-- ENTRIES SUPPLIED follows --

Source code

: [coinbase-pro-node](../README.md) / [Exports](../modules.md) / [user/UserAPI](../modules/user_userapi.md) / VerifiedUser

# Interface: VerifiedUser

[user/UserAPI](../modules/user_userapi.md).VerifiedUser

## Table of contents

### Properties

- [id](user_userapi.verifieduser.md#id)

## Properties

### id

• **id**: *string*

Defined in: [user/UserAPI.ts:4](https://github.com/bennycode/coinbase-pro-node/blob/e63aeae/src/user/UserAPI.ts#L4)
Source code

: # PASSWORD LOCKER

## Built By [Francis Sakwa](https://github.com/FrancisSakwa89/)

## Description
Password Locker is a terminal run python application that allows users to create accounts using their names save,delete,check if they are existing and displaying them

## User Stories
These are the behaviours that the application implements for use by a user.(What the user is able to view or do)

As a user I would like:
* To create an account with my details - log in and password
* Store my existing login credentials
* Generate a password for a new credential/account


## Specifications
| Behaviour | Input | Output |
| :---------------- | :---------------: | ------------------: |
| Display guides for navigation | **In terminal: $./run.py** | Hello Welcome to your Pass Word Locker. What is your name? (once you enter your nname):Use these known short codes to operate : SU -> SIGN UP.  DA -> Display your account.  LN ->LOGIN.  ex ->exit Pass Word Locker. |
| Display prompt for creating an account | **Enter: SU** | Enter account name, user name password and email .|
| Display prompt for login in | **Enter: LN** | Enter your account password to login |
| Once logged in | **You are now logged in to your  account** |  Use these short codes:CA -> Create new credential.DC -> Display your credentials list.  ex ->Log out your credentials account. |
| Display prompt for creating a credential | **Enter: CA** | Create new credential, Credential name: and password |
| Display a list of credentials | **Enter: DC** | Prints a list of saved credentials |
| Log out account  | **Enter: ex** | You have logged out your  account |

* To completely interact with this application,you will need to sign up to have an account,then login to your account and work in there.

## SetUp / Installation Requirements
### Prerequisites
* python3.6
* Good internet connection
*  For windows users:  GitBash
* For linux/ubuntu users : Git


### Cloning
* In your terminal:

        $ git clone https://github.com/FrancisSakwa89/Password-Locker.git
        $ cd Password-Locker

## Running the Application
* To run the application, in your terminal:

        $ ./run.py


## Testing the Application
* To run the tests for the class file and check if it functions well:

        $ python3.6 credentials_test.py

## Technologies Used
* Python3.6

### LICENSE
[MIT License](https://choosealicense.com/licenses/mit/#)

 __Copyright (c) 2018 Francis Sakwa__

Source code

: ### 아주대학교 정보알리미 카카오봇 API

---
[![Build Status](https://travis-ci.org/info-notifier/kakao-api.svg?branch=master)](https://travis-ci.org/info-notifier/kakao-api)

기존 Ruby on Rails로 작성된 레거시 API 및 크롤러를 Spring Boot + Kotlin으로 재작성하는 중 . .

-- ENTRIES SUPPLIED concluded --

GOAL OF THE EXERCISE –
Rewrite the records above as a JSON list of strings, one string per line, skipping blank lines.

REPLY TO THE EXERCISE –
[
  "Source code",
  ": [coinbase-pro-node](../README.md) / [Exports](../modules.md) / [user/UserAPI](../modules/user_userapi.md) / VerifiedUser",
  "# Interface: VerifiedUser",
  "[user/UserAPI](../modules/user_userapi.md).VerifiedUser",
  "## Table of contents",
  "### Properties",
  "- [id](user_userapi.verifieduser.md#id)",
  "## Properties",
  "### id",
  "• **id**: *string*",
  "Defined in: [user/UserAPI.ts:4](https://github.com/bennycode/coinbase-pro-node/blob/e63aeae/src/user/UserAPI.ts#L4)",
  "Source code",
  ": # PASSWORD LOCKER",
  "## Built By [Francis Sakwa](https://github.com/FrancisSakwa89/)",
  "## Description",
  "Password Locker is a terminal run python application that allows users to create accounts using their names save,delete,check if they are existing and displaying them",
  "## User Stories",
  "These are the behaviours that the application implements for use by a user.(What the user is able to view or do)",
  "As a user I would like:",
  "* To create an account with my details - log in and password",
  "* Store my existing login credentials",
  "* Generate a password for a new credential/account",
  "## Specifications",
  "| Behaviour | Input | Output |",
  "| :---------------- | :---------------: | ------------------: |",
  "| Display guides for navigation | **In terminal: $./run.py** | Hello Welcome to your Pass Word Locker. What is your name? (once you enter your nname):Use these known short codes to operate : SU -> SIGN UP.  DA -> Display your account.  LN ->LOGIN.  ex ->exit Pass Word Locker. |",
  "| Display prompt for creating an account | **Enter: SU** | Enter account name, user name password and email .|",
  "| Display prompt for login in | **Enter: LN** | Enter your account password to login |",
  "| Once logged in | **You are now logged in to your  account** |  Use these short codes:CA -> Create new credential.DC -> Display your credentials list.  ex ->Log out your credentials account. |",
  "| Display prompt for creating a credential | **Enter: CA** | Create new credential, Credential name: and password |",
  "| Display a list of credentials | **Enter: DC** | Prints a list of saved credentials |",
  "| Log out account  | **Enter: ex** | You have logged out your  account |",
  "* To completely interact with this application,you will need to sign up to have an account,then login to your account and work in there.",
  "## SetUp / Installation Requirements",
  "### Prerequisites",
  "* python3.6",
  "* Good internet connection",
  "*  For windows users:  GitBash",
  "* For linux/ubuntu users : Git",
  "### Cloning",
  "* In your terminal:",
  "        $ git clone https://github.com/FrancisSakwa89/Password-Locker.git",
  "        $ cd Password-Locker",
  "## Running the Application",
  "* To run the application, in your terminal:",
  "        $ ./run.py",
  "## Testing the Application",
  "* To run the tests for the class file and check if it functions well:",
  "        $ python3.6 credentials_test.py",
  "## Technologies Used",
  "* Python3.6",
  "### LICENSE",
  "[MIT License](https://choosealicense.com/licenses/mit/#)",
  " __Copyright (c) 2018 Francis Sakwa__",
  "Source code",
  ": ### 아주대학교 정보알리미 카카오봇 API",
  "---",
  "[![Build Status](https://travis-ci.org/info-notifier/kakao-api.svg?branch=master)](https://travis-ci.org/info-notifier/kakao-api)",
  "기존 Ruby on Rails로 작성된 레거시 API 및 크롤러를 Spring Boot + Kotlin으로 재작성하는 중 . ."
]